Modelling Soil Organic Carbon Dynamics at the Continental Extent Using Pedogenon Mapping

Abstract

Soil organic carbon (SOC) plays a critical role in key soil functions, yet SOC is highly vulnerable to human activities, which can shift soil from acting as a net carbon sink to becoming a net carbon source. Despite considerable efforts to monitor soil conditions, traditional evaluations often focus on temporal comparisons within similar locations, which can limit the understanding of broader changes. To address these challenges, this study employs the pedogenon map framework to systematically compare SOC changes in soils under natural conditions (genosoils) and those affected by human activity (phenosoils) across Australia. By analysing SOC fractions with different mean residence times – mineral-associated organic carbon (MAOC) and particulate organic carbon (POC) – the study aims to assess the durability of SOC changes over time.
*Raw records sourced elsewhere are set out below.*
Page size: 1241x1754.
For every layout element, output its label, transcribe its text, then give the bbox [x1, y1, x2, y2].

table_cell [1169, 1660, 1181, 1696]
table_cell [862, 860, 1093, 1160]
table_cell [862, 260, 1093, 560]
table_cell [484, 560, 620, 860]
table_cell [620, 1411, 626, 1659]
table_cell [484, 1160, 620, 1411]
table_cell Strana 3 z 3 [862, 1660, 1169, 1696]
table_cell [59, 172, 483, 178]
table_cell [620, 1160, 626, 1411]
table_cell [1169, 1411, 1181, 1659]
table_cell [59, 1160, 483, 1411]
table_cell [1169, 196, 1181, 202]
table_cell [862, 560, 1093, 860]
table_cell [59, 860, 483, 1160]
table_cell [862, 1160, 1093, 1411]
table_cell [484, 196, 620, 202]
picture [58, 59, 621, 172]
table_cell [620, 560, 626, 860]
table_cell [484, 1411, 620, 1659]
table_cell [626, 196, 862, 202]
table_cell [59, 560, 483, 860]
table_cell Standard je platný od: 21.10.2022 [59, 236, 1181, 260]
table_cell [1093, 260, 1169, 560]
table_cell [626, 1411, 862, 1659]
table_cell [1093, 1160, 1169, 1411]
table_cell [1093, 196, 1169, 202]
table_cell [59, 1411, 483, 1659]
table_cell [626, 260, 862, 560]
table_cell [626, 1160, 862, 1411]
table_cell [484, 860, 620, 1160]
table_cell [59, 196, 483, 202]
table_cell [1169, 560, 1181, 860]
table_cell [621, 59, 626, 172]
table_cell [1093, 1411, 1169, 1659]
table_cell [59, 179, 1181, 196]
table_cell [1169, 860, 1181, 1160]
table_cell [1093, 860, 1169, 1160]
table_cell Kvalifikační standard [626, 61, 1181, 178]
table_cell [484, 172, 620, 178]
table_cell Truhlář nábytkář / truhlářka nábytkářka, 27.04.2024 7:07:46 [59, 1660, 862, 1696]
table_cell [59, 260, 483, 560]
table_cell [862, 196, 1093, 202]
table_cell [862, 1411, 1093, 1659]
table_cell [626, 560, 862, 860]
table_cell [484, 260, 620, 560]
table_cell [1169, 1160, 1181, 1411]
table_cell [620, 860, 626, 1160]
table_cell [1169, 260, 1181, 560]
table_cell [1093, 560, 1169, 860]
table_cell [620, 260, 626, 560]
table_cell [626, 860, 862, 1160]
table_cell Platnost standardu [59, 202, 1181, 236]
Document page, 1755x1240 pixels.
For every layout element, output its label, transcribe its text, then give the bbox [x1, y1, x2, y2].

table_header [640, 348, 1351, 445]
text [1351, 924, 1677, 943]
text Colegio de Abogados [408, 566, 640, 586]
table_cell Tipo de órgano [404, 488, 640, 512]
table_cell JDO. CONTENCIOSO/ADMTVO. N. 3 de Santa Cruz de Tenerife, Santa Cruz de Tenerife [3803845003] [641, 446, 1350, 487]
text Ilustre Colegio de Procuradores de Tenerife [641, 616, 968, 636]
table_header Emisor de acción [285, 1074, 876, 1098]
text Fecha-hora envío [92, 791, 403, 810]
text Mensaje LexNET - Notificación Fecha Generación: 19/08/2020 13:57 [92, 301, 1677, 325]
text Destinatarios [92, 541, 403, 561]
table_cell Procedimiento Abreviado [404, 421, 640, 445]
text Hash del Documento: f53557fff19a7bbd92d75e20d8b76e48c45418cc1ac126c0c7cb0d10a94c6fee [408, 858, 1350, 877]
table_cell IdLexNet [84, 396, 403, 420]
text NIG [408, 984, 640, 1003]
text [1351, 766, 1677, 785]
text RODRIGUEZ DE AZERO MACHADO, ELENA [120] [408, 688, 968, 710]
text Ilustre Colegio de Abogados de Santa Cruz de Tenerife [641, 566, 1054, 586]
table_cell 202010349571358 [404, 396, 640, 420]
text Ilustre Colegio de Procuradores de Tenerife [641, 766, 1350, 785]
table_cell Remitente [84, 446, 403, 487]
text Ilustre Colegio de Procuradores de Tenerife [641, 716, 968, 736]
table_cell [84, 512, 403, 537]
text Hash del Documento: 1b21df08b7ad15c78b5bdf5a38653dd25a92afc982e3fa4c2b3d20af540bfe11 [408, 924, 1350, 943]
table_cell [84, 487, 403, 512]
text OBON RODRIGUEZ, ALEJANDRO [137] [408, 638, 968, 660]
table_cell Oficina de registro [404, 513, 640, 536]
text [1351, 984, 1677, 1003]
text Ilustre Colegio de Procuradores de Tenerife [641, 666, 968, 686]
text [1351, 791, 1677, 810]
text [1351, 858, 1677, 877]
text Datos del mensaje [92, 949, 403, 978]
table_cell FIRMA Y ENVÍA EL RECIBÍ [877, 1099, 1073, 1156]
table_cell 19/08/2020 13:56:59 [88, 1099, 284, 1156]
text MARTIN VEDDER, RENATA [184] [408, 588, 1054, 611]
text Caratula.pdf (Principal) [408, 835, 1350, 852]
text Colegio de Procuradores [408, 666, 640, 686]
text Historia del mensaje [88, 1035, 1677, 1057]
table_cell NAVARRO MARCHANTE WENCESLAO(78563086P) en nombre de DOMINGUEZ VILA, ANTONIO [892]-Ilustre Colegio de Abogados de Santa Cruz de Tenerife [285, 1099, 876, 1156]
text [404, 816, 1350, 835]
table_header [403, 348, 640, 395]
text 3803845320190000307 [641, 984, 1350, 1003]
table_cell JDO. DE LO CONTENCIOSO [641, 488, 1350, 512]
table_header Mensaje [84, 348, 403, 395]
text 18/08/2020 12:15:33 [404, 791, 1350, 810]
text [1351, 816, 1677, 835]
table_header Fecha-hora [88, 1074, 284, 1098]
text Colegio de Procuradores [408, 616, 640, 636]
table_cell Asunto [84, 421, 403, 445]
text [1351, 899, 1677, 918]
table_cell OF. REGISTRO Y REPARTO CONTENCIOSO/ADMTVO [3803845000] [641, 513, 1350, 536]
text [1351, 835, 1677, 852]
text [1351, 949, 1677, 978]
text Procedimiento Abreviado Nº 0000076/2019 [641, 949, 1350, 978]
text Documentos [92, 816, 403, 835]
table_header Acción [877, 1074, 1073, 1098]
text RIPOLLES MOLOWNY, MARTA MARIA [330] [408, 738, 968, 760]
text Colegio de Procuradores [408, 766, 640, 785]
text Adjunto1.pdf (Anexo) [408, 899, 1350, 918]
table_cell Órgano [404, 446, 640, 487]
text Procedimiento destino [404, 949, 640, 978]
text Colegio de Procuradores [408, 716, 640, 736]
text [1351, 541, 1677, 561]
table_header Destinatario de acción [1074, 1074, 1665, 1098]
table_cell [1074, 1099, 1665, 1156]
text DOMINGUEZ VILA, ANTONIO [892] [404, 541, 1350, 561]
The methodology includes selecting soil profiles within pedogenons, evaluating SOC changes, and estimating the impact of these changes on SOC's residence time using the soil tonne-year carbon (STYC) metric. The findings reveal significant spatial variations in SOC changes and their impact on residence time. Areas where SOC increased are mainly due to genosoils with lower SOC values, while genosoils with high SOC values have significantly decreased when converted to phenosoils, reflecting potentially unsustainable agricultural practices. Similar results have been found concerning the residence time of SOC regarding the genosoils SOC values. The study demonstrates that the pedogenon map is an effective tool for detecting SOC changes due to human activities, providing a robust framework for assessing soil carbon storage and informing targeted remediation strategies.